[DIRECTIONS FOR THIS TASK] Reproduce the Cooper Kupp scouting report below in full, word for word.

[TEXT]
........
Cooper Kupp, WR, Washington State - Round 3
The Rams really liked Kupp and had him in play for their second-round pick, so they were overjoyed to land him in the third round. With Kenny Britt moving on free agency and the organization overpaying for the pedestrian Robert Woods, the team badly need some receiving weapons for its young starting quarterback. That will signal caller will probably be Jared Goff, but Sean Mannion could beat him out. In the end, either quarterback will need a dependable wideout, and Kupp could be a reliable No. 2 receiver early in his NFL career.
For the NFL, Kupp is a polished wideout who should be able to compete quickly. He has phenomenal hands and is extremely reliable. Kupp also has very good technique to snatch the ball out of the air with his hands and secure the pass. There is no doubt that he is a quality route-runner and doesn't waste his steps or get sloppy with his body control. While Kupp isn't the biggest receiver, he does a nice job of using his body to win 50-50 passes. Kupp is superb at running the staple routes of the west coast offense - slants, digs, and crosses - and has solid yards-after-the-catch potential. He is tremendous at tracking the ball before using late hands to reel the ball in.
Against NFL-level cornerbacks, Kupp will never be a burner wide receiver who challenges teams consistently deep downfield. He isn't the fastest of wideouts and could have problems separating from quality NFL corners. Without mismatch speed, Kupp will need to move around from the outside and inside to get him in position to contribute. While he isn't the biggest or fastest wideout, Kupp gets the job done with a gritty style of play. Thus, he is likely to top out as a solid No. 2 receiver and quality starter but never become a true No. 1.
........
[PROVIDED RECORDS]

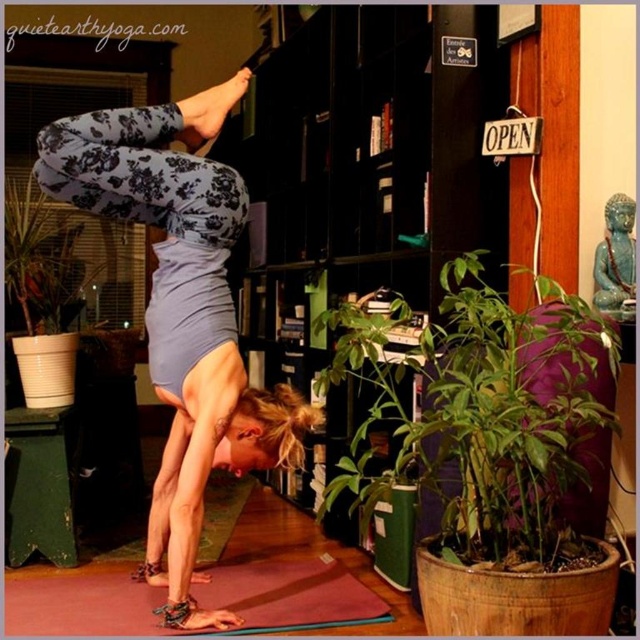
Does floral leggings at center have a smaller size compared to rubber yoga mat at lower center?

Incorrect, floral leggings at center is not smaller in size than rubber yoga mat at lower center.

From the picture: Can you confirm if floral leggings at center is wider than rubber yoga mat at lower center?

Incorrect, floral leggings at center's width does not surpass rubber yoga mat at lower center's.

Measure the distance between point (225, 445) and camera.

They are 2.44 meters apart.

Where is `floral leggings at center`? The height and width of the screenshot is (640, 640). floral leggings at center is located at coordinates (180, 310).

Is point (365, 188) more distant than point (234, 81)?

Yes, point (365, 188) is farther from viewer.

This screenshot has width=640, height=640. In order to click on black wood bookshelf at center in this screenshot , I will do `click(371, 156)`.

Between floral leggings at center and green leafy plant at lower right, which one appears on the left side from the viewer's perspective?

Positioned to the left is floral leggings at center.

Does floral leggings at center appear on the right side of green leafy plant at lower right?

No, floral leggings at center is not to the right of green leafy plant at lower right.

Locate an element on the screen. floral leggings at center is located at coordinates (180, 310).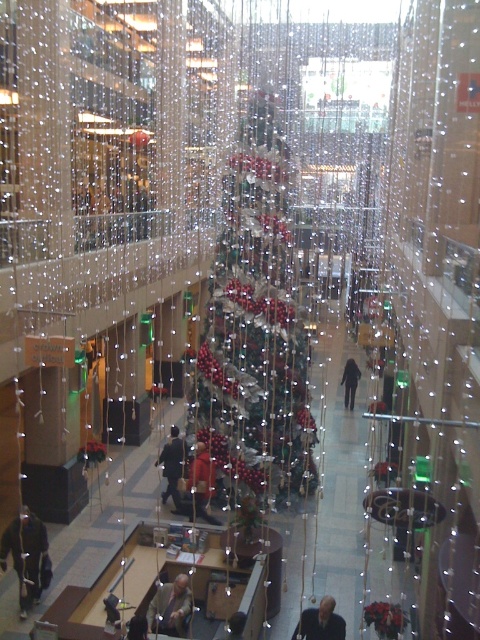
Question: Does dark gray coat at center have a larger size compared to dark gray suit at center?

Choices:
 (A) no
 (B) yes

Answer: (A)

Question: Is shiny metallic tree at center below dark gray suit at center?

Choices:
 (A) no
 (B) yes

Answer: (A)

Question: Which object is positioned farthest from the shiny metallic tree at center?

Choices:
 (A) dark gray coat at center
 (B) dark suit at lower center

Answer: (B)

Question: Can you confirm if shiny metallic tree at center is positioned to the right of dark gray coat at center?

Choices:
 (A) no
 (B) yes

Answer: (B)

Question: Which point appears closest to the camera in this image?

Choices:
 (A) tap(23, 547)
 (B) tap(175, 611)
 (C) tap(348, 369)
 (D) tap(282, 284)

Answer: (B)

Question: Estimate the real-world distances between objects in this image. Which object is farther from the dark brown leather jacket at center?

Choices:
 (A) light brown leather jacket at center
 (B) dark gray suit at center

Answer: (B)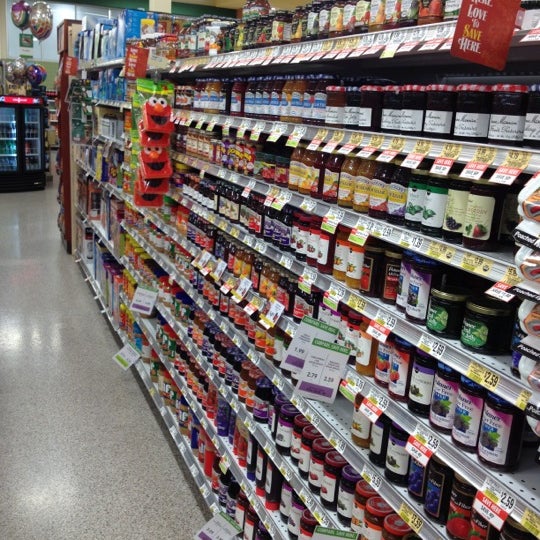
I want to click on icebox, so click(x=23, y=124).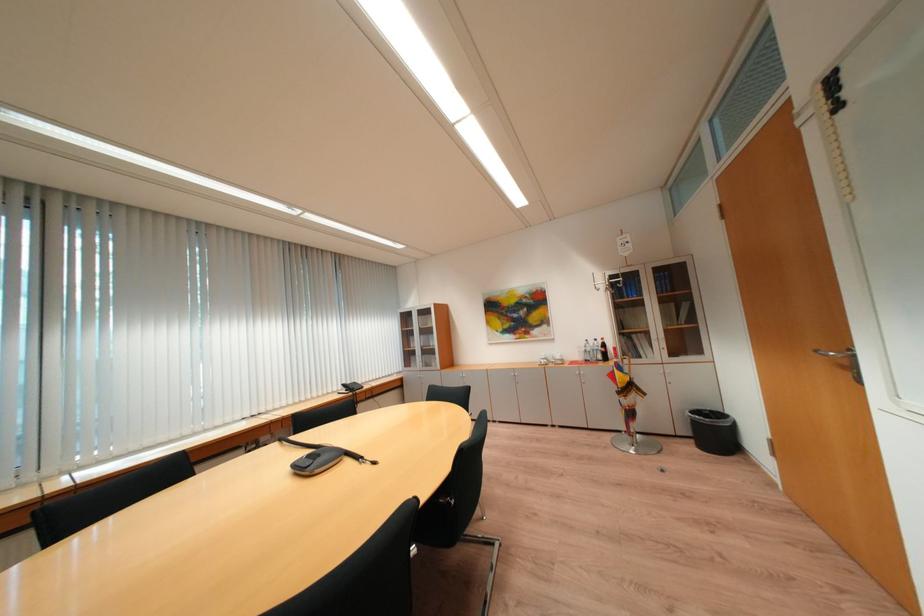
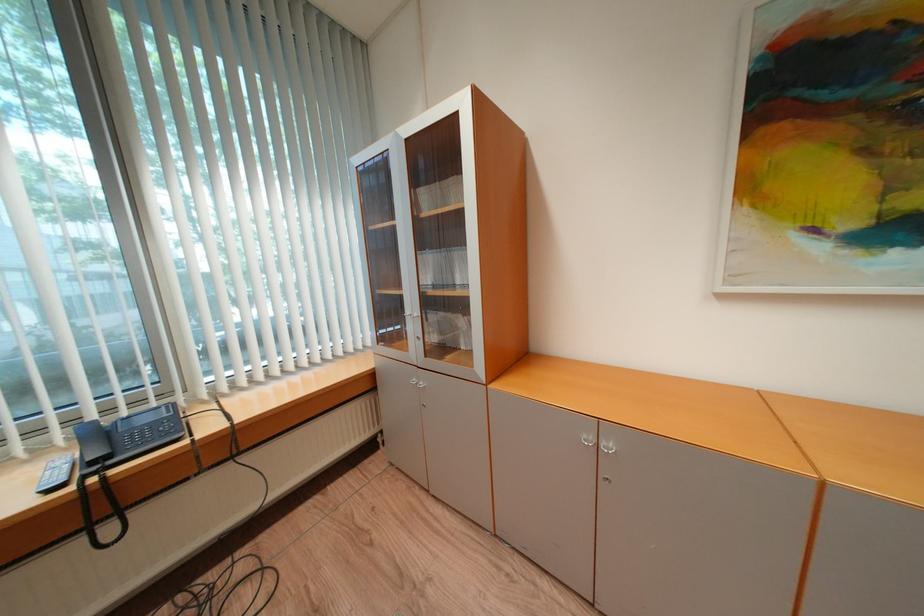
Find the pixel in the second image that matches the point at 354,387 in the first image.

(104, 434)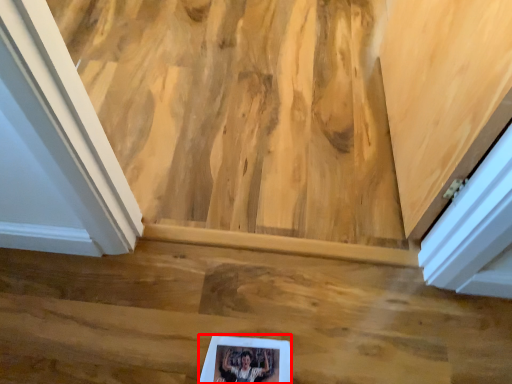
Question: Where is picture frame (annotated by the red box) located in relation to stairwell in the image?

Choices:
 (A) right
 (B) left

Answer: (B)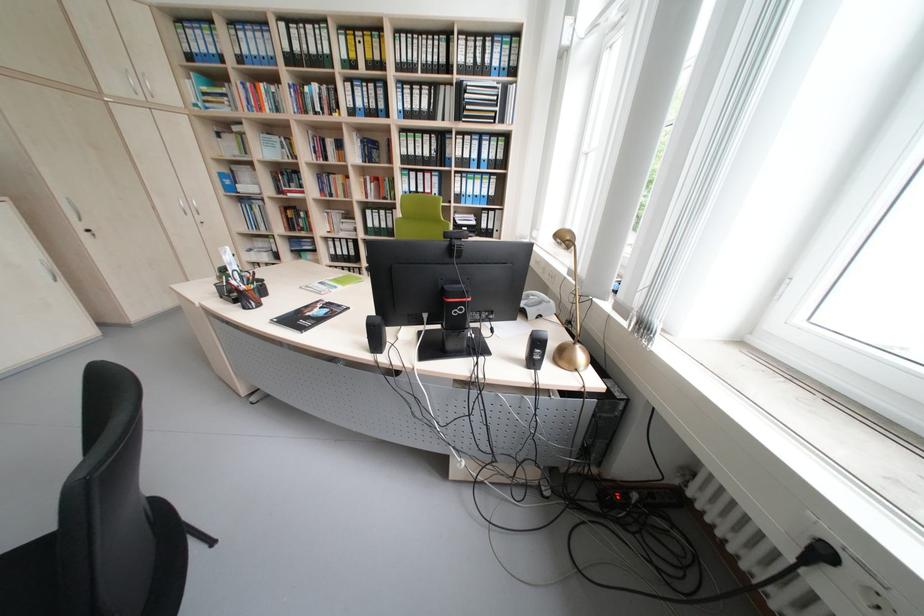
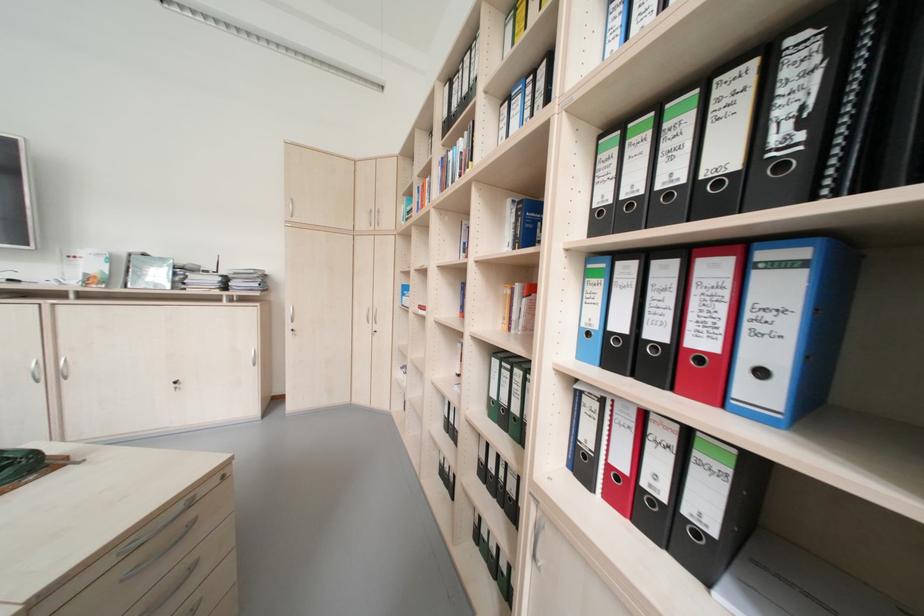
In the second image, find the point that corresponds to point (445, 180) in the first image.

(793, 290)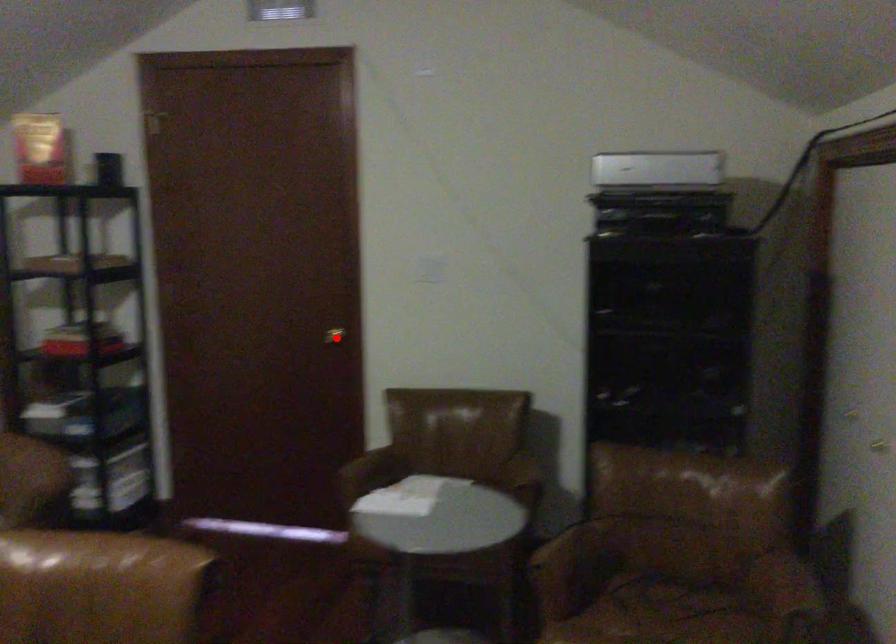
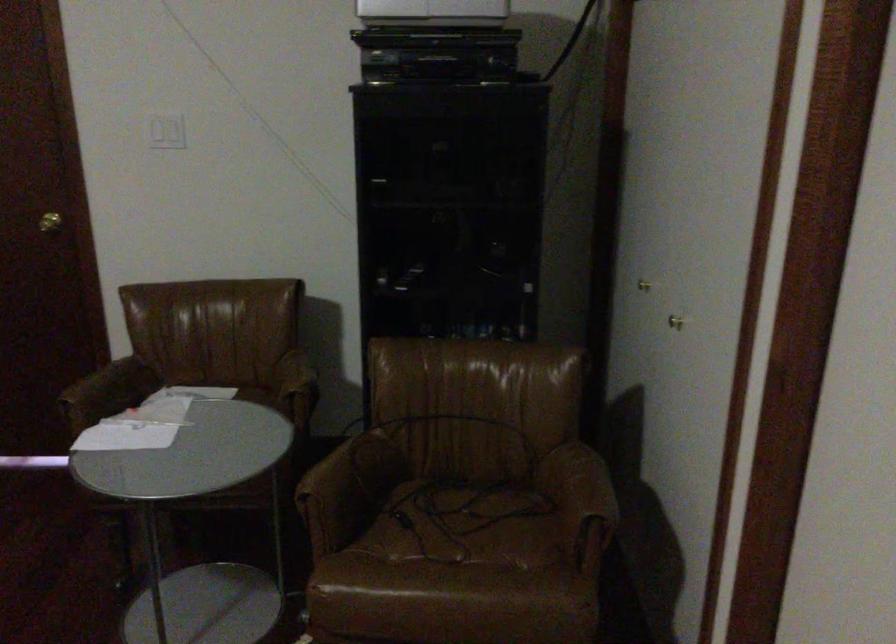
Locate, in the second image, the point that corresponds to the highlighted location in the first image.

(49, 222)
........
[RESPONSE]
Cooper Kupp, WR, Washington State - Round 3
The Rams really liked Kupp and had him in play for their second-round pick, so they were overjoyed to land him in the third round. With Kenny Britt moving on free agency and the organization overpaying for the pedestrian Robert Woods, the team badly need some receiving weapons for its young starting quarterback. That will signal caller will probably be Jared Goff, but Sean Mannion could beat him out. In the end, either quarterback will need a dependable wideout, and Kupp could be a reliable No. 2 receiver early in his NFL career.
For the NFL, Kupp is a polished wideout who should be able to compete quickly. He has phenomenal hands and is extremely reliable. Kupp also has very good technique to snatch the ball out of the air with his hands and secure the pass. There is no doubt that he is a quality route-runner and doesn't waste his steps or get sloppy with his body control. While Kupp isn't the biggest receiver, he does a nice job of using his body to win 50-50 passes. Kupp is superb at running the staple routes of the west coast offense - slants, digs, and crosses - and has solid yards-after-the-catch potential. He is tremendous at tracking the ball before using late hands to reel the ball in.
Against NFL-level cornerbacks, Kupp will never be a burner wide receiver who challenges teams consistently deep downfield. He isn't the fastest of wideouts and could have problems separating from quality NFL corners. Without mismatch speed, Kupp will need to move around from the outside and inside to get him in position to contribute. While he isn't the biggest or fastest wideout, Kupp gets the job done with a gritty style of play. Thus, he is likely to top out as a solid No. 2 receiver and quality starter but never become a true No. 1.